Listed entries: Begin
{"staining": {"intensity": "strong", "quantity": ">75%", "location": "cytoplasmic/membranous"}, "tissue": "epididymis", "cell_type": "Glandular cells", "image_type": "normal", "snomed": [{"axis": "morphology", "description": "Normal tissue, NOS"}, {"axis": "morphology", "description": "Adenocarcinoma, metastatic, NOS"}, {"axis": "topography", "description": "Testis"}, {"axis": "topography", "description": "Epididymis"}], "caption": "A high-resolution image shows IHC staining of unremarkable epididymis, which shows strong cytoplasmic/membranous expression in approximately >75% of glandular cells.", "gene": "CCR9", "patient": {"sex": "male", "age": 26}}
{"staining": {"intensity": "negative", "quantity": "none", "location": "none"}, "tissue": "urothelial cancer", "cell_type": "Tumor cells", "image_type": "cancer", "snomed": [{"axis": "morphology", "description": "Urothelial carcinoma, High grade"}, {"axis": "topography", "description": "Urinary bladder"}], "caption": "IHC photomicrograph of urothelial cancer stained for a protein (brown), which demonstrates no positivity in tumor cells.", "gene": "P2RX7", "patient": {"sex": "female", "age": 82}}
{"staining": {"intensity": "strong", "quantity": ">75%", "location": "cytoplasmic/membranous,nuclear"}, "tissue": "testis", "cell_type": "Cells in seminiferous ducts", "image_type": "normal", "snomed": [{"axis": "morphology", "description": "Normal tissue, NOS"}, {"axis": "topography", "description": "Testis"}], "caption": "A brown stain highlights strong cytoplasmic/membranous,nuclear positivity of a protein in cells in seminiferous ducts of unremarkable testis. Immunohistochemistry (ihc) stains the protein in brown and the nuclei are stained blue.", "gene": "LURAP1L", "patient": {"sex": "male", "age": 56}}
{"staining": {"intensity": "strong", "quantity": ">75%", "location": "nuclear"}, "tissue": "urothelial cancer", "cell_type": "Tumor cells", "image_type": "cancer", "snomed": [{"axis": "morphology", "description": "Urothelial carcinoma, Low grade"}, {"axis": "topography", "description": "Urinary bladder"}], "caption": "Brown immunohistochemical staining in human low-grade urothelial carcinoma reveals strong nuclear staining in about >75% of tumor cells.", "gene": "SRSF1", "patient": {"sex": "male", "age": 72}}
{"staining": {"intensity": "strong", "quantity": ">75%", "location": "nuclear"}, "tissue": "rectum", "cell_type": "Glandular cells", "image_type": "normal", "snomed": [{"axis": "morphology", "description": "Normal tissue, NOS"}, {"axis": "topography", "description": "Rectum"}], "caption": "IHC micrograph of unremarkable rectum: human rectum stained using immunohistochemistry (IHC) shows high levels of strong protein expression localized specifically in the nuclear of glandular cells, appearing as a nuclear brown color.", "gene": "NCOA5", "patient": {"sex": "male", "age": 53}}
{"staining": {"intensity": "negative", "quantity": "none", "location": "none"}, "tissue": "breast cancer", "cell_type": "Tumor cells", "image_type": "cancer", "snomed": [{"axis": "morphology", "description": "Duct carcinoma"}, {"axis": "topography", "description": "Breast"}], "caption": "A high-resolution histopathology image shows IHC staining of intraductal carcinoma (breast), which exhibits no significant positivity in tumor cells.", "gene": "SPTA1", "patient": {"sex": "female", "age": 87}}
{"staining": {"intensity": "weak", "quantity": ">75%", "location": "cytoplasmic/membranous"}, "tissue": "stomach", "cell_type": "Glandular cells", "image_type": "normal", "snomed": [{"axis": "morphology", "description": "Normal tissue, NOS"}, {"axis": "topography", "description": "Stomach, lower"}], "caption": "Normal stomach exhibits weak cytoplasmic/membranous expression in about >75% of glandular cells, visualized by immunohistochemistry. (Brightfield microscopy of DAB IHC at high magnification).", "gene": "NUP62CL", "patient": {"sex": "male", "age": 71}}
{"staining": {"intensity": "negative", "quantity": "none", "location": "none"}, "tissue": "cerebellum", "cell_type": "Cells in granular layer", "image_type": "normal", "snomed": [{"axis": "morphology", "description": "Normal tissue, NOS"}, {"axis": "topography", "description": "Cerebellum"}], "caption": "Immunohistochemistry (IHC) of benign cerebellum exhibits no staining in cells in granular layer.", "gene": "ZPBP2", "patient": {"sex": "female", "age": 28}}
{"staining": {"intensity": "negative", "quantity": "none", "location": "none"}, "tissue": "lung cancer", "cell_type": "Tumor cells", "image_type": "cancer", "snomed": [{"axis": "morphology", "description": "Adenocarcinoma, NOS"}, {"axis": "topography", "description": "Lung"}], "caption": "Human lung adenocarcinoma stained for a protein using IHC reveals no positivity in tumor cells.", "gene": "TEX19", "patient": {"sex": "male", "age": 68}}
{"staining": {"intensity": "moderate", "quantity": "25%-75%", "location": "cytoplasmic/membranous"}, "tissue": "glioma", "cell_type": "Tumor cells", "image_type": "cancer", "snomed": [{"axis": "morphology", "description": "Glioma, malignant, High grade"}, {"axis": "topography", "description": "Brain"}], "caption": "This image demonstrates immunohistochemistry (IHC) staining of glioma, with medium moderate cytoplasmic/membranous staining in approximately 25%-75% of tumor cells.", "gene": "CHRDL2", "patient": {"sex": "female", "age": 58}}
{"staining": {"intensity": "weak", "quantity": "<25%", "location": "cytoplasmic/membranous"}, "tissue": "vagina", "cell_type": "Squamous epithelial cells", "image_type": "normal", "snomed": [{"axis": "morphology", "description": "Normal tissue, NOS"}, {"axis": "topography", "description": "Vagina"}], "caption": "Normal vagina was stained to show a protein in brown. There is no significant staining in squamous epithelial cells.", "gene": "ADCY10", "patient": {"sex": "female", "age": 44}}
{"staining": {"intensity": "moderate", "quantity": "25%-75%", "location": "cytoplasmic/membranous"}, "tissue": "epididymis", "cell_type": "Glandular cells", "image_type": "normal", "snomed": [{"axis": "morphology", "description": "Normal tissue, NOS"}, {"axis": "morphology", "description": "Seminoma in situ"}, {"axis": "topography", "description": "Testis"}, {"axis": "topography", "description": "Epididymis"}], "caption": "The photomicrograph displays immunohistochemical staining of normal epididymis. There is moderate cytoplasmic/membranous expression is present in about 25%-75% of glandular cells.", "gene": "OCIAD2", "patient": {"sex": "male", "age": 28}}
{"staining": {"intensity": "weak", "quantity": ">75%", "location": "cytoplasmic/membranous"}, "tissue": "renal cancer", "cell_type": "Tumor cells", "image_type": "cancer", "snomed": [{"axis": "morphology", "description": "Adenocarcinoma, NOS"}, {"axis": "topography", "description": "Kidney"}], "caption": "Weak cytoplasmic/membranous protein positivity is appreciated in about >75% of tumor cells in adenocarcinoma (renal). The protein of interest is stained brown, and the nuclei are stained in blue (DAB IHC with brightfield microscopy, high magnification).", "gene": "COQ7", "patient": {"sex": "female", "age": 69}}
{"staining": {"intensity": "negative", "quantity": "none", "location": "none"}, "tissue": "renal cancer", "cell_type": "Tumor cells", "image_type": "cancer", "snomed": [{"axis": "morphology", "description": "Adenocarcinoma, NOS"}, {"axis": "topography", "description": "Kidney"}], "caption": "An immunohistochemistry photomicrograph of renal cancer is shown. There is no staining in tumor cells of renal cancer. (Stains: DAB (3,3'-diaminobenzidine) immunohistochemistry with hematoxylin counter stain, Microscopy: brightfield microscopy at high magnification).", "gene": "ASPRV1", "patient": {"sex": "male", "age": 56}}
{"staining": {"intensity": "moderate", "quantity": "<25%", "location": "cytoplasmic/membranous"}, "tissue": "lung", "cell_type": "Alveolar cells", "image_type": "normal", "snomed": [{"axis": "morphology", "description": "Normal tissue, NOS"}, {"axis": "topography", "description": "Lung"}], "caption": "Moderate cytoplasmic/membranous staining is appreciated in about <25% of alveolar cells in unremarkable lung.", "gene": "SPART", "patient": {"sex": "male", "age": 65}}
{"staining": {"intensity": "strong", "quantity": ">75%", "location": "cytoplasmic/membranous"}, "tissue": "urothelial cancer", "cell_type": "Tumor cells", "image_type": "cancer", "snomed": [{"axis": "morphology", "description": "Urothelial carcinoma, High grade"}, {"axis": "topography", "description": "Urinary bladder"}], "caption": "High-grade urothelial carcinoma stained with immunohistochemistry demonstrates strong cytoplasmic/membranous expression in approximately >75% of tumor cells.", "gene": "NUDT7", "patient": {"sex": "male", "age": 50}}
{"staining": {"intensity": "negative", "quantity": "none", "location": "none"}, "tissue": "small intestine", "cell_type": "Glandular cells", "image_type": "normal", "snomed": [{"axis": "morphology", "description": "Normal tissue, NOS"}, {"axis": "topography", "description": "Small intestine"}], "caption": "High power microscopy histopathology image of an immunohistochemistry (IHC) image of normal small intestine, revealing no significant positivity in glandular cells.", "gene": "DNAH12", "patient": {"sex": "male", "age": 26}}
Listed entries: End
→ Aim of the exercise
Write out only the lines that run from the line containing "lung adenocarcinoma stained" through the line containing "image demonstrates immunohistochemistry", both included, exactly as they appear above.

→ Solution for this problem
{"staining": {"intensity": "negative", "quantity": "none", "location": "none"}, "tissue": "lung cancer", "cell_type": "Tumor cells", "image_type": "cancer", "snomed": [{"axis": "morphology", "description": "Adenocarcinoma, NOS"}, {"axis": "topography", "description": "Lung"}], "caption": "Human lung adenocarcinoma stained for a protein using IHC reveals no positivity in tumor cells.", "gene": "TEX19", "patient": {"sex": "male", "age": 68}}
{"staining": {"intensity": "moderate", "quantity": "25%-75%", "location": "cytoplasmic/membranous"}, "tissue": "glioma", "cell_type": "Tumor cells", "image_type": "cancer", "snomed": [{"axis": "morphology", "description": "Glioma, malignant, High grade"}, {"axis": "topography", "description": "Brain"}], "caption": "This image demonstrates immunohistochemistry (IHC) staining of glioma, with medium moderate cytoplasmic/membranous staining in approximately 25%-75% of tumor cells.", "gene": "CHRDL2", "patient": {"sex": "female", "age": 58}}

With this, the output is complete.